(Collected data)

####################

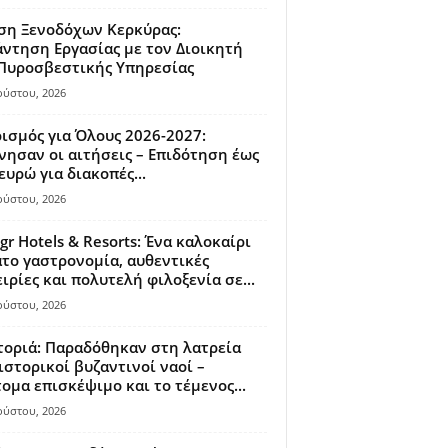
ση Ξενοδόχων Κερκύρας:
ντηση Εργασίας με τον Διοικητή
 Πυροσβεστικής Υπηρεσίας
ούστου, 2026
ισμός για Όλους 2026-2027:
νησαν οι αιτήσεις – Επιδότηση έως
ευρώ για διακοπές...
ούστου, 2026
gr Hotels & Resorts: Ένα καλοκαίρι
το γαστρονομία, αυθεντικές
ιρίες και πολυτελή φιλοξενία σε...
ούστου, 2026
οριά: Παραδόθηκαν στη λατρεία
ιστορικοί βυζαντινοί ναοί –
ομα επισκέψιμο και το τέμενος...
ούστου, 2026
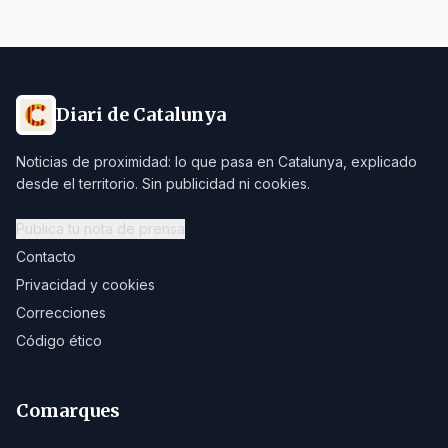
Diari de Catalunya
Noticias de proximidad: lo que pasa en Catalunya, explicado
desde el territorio. Sin publicidad ni cookies.
Publica tu nota de prensa
Contacto
Privacidad y cookies
Correcciones
Código ético
Comarques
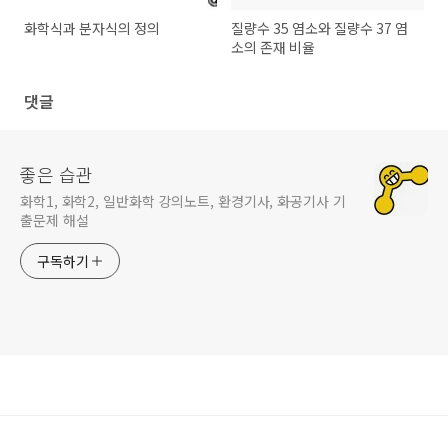
화학식과 분자식의 정의
질량수 35 염소와 질량수 37 염
소의 존재 비율
댓글
좋은 습관
화학1, 화학2, 일반화학 강의노트, 환경기사, 화공기사 기
출문제 해설
구독하기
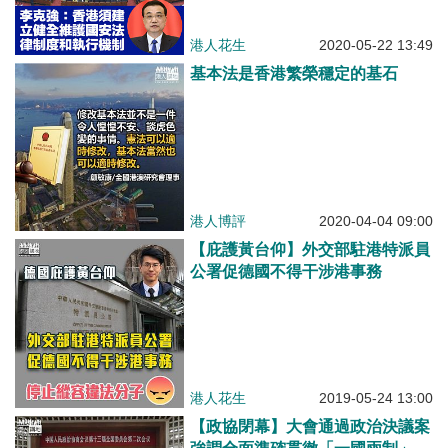
港人花生
2020-05-22 13:49
基本法是香港繁榮穩定的基石
港人博評
2020-04-04 09:00
【庇護黃台仰】外交部駐港特派員
公署促德國不得干涉港事務
港人花生
2019-05-24 13:00
【政協閉幕】大會通過政治決議案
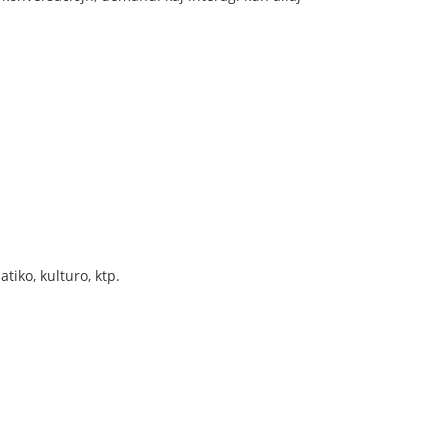
iko, kulturo, ktp.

####################

§ WORK TO BE COMPLETED
Both the first line of the records above and the line containing "Código ético" belong in the copy; please return them and every line between, exactly, minus the pictures.

§ SOLUTION BELOW
ση Ξενοδόχων Κερκύρας:
ντηση Εργασίας με τον Διοικητή
 Πυροσβεστικής Υπηρεσίας
ούστου, 2026
ισμός για Όλους 2026-2027:
νησαν οι αιτήσεις – Επιδότηση έως
ευρώ για διακοπές...
ούστου, 2026
gr Hotels & Resorts: Ένα καλοκαίρι
το γαστρονομία, αυθεντικές
ιρίες και πολυτελή φιλοξενία σε...
ούστου, 2026
οριά: Παραδόθηκαν στη λατρεία
ιστορικοί βυζαντινοί ναοί –
ομα επισκέψιμο και το τέμενος...
ούστου, 2026
Diari de Catalunya
Noticias de proximidad: lo que pasa en Catalunya, explicado
desde el territorio. Sin publicidad ni cookies.
Publica tu nota de prensa
Contacto
Privacidad y cookies
Correcciones
Código ético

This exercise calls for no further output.